Morning Event: Work with MDOCS on Film Making on Feb 27.
Run Time: 1 hour 44 minutes
RSVP: http://forms.gle/BwXtTtoHktN8hCVa8
Winter Miller lecture with Nina Chanel Abney
Date: Thursday, February 27, 2025
Time: 6:00pm
Location: Payne Room
Sponsors: Tang Teaching Museum
Description: Join us for the eighth annual Winter/Miller Lecture on Thursday, February 27, at
6 pm, featuring acclaimed multidisciplinary artist Nina Chanel Abney. Abney is known
for her bold paintings that challenge viewers to confront societal issues.

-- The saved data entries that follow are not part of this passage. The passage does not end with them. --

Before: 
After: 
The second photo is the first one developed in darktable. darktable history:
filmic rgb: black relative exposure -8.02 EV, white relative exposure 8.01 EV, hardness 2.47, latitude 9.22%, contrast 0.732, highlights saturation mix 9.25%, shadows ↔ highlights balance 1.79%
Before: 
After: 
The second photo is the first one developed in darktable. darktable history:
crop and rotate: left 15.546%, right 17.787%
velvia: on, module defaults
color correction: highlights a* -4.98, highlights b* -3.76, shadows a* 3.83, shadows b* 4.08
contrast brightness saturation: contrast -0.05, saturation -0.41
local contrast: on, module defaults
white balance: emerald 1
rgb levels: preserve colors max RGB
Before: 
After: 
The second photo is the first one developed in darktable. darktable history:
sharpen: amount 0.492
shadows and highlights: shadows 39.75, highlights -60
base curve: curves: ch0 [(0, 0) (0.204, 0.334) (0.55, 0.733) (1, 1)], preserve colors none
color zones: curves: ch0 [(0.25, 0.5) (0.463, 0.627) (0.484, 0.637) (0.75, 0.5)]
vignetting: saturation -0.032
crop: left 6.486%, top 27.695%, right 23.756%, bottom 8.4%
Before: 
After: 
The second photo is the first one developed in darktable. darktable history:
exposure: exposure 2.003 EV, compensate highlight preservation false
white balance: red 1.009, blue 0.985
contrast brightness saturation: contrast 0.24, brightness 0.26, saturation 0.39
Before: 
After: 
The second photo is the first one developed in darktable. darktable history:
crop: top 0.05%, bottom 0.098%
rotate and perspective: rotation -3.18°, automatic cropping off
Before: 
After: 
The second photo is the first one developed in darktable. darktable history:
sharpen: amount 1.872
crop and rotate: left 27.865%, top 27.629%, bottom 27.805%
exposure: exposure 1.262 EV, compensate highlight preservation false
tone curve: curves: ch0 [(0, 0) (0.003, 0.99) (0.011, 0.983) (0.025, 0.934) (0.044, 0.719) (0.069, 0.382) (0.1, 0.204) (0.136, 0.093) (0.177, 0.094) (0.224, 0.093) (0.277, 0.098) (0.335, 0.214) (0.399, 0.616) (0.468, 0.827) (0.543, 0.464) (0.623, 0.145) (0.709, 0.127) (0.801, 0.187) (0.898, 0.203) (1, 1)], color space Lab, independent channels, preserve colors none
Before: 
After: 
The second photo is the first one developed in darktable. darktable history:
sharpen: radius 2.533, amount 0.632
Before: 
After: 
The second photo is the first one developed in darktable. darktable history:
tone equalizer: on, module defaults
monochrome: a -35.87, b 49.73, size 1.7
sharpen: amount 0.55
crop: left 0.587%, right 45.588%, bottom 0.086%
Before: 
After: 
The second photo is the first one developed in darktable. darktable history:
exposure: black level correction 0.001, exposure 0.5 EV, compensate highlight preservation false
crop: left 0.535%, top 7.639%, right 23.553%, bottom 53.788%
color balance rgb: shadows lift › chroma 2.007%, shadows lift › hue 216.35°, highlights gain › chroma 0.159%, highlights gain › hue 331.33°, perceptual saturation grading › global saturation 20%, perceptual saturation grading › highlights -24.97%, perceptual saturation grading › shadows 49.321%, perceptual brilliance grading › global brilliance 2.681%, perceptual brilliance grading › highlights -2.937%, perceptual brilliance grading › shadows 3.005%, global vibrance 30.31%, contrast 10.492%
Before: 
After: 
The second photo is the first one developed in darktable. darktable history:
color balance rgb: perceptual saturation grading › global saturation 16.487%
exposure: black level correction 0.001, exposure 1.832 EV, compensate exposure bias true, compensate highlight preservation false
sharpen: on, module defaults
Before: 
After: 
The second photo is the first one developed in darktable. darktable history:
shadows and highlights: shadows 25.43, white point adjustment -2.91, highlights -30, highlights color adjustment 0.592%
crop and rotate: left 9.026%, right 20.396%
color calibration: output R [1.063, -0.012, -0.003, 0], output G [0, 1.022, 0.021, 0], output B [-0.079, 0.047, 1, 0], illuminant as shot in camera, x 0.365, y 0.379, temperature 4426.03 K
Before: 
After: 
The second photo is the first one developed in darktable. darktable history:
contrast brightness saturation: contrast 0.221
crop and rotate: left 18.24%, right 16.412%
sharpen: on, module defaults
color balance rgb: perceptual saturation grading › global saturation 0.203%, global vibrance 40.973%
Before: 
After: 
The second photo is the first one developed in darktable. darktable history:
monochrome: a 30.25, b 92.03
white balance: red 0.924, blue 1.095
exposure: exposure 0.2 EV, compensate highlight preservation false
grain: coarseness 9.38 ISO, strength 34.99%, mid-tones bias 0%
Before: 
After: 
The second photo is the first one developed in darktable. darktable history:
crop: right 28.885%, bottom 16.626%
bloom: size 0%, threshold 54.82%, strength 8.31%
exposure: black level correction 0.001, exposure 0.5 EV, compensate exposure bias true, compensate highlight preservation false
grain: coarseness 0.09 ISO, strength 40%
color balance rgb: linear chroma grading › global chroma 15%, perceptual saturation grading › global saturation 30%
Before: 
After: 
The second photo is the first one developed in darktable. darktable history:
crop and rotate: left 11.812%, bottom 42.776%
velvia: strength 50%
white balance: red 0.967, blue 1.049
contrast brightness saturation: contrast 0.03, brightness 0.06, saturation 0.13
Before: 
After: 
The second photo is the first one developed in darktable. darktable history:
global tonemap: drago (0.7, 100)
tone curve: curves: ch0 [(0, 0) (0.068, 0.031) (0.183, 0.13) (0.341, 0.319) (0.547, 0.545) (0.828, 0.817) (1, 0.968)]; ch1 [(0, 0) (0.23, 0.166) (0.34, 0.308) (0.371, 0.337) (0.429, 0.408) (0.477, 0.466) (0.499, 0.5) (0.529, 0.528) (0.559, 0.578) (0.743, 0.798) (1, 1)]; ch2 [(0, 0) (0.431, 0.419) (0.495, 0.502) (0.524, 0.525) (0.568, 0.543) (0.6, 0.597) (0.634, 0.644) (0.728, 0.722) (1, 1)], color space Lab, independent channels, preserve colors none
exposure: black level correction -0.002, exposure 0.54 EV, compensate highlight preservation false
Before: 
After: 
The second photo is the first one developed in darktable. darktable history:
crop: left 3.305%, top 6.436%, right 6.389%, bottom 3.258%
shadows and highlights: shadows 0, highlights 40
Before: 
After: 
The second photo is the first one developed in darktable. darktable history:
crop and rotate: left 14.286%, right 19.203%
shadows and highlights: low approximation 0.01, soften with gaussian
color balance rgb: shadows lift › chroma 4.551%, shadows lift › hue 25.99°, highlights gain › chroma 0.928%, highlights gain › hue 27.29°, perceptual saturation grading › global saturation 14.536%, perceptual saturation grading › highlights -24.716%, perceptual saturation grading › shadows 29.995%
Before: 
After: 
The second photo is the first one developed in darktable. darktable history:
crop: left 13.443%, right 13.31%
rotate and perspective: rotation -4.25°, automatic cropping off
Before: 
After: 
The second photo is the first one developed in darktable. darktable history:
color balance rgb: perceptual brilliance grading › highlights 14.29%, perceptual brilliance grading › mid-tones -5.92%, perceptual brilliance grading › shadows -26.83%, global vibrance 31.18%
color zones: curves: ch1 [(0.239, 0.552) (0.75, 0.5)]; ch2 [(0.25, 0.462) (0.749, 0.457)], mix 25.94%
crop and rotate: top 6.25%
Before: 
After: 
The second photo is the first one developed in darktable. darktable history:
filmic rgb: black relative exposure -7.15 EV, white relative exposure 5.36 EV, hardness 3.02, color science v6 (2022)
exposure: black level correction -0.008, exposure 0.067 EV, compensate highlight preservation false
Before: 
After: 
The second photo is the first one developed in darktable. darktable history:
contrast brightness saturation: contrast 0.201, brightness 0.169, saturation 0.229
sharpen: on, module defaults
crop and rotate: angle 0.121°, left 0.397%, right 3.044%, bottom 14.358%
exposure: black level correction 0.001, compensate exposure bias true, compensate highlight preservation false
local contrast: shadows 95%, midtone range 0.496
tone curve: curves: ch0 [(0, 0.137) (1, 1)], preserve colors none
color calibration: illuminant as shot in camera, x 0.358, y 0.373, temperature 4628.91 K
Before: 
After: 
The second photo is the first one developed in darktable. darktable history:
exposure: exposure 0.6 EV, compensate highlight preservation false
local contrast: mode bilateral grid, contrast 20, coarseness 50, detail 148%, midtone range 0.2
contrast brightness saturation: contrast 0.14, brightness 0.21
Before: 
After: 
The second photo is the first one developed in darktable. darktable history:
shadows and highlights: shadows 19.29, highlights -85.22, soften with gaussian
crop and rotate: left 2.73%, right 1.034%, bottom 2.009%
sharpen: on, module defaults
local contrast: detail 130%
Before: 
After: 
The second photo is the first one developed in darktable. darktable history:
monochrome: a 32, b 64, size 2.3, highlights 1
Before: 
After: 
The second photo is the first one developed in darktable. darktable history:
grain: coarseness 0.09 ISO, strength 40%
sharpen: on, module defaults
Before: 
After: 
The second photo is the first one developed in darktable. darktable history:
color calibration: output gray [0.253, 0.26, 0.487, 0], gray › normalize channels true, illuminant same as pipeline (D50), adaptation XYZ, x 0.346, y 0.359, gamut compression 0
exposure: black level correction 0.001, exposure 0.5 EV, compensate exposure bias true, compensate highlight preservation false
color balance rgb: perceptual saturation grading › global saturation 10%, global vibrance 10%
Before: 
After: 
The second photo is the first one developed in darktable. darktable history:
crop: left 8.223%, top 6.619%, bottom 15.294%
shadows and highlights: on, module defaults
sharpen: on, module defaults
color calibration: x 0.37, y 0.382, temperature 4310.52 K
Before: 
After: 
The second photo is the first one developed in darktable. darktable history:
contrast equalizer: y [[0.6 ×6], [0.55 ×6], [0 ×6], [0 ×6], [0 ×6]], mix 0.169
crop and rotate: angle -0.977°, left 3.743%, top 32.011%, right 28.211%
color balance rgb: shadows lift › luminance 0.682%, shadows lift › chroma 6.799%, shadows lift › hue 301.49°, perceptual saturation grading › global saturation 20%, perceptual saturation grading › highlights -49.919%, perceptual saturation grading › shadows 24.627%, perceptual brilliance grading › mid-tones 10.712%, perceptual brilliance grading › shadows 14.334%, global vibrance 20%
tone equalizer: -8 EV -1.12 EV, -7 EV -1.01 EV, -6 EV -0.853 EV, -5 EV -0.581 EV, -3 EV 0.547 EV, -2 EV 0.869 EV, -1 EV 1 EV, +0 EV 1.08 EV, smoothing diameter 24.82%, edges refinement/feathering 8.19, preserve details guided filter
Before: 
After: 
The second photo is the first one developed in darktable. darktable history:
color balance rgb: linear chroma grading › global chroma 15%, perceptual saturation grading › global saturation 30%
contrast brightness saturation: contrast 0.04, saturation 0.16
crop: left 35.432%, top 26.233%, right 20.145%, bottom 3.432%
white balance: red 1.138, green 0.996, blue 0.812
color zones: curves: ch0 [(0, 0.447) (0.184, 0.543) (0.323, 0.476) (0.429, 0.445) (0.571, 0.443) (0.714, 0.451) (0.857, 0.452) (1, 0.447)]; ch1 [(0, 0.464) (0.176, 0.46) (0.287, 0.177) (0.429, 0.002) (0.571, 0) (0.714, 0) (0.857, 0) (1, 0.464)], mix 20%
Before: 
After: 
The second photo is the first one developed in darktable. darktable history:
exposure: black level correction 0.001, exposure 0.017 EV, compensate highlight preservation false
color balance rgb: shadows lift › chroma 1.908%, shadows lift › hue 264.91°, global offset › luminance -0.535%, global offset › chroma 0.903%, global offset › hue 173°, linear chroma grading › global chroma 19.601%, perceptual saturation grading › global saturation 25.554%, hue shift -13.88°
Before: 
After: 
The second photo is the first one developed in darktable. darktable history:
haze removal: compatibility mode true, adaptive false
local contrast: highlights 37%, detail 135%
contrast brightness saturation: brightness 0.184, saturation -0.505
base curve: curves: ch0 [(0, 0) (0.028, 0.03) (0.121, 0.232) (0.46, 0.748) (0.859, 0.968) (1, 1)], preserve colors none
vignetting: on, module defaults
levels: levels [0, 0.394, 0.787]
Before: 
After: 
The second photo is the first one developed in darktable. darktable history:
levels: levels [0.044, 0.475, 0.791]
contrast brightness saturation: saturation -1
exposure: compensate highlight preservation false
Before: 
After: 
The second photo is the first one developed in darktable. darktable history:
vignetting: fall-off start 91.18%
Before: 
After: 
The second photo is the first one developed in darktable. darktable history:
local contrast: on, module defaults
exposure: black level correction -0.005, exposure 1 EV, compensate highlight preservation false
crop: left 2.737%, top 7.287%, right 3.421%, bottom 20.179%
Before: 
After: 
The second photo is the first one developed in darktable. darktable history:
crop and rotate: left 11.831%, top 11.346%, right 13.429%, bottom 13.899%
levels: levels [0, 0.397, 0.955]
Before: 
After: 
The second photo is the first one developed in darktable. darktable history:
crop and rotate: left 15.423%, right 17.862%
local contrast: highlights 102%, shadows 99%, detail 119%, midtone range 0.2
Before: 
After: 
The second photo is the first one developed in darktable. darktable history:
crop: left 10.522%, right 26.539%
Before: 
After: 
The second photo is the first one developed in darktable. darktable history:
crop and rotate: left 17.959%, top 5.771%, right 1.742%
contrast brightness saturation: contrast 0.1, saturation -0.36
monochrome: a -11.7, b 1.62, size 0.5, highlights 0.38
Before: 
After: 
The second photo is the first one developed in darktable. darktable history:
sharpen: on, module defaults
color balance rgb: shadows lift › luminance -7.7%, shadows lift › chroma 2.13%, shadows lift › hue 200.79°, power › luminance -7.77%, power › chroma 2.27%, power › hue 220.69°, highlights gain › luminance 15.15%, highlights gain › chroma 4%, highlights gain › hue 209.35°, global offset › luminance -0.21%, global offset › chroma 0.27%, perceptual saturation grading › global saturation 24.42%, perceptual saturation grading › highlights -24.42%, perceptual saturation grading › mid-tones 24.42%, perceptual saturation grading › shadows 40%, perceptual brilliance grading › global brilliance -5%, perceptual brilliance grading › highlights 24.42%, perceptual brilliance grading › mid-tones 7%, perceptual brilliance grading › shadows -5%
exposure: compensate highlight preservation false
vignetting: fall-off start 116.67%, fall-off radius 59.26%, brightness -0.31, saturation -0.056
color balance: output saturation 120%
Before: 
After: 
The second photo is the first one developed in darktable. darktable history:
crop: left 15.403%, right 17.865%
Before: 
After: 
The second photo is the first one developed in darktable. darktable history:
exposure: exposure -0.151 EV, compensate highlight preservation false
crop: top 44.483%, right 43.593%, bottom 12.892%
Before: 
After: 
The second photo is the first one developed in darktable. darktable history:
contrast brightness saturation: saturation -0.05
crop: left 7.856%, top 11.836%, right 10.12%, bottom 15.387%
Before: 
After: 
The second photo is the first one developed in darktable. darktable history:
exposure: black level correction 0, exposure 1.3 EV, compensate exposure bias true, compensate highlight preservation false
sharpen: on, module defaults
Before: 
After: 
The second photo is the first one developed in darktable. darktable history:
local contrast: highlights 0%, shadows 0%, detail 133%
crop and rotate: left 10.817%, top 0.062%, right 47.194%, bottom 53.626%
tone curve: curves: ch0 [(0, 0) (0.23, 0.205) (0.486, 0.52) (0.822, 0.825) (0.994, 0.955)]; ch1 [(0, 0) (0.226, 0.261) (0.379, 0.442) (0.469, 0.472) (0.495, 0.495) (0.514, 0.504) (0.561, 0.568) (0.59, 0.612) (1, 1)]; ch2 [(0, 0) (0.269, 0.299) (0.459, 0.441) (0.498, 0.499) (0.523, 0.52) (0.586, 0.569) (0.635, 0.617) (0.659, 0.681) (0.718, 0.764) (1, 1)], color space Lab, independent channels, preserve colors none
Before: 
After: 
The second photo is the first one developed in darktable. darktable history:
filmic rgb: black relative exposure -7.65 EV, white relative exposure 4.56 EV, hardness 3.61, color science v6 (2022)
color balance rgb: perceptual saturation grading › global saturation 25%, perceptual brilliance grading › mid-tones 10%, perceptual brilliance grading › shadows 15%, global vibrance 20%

She gained
wide acclaim as the youngest artist included in the influential 2008 exhibition of
work by contemporary Black artists 30 Americans, which has traveled the country.
Melanie Charles + Make Jazz Trill Again
Date: Thursday, February 27, 2025
Time: 8:00pm
Location: Payne Room
Sponsors: Department of Music and the office of Special Programs and is cosponsored by Black
Studies, Gender Studies, Intergroup Relations, IdeaLab, Arts Administration, Management
& Business, with collaborators in Dance, Theater, and International Affairs, among
others. Funding is provided by the Zankel Music Fund and the McCormack Artist-Scholar
Residency Fund.
Description: Join us for the eighth annual Winter/Miller Lecture on Thursday, February 27, at
6 pm, featuring acclaimed multidisciplinary artist Nina Chanel Abney. Abney is known
for her bold paintings that challenge viewers to confront societal issues. She gained
wide acclaim as the youngest artist included in the influential 2008 exhibition of
work by contemporary Black artists 30 Americans, which has traveled the country.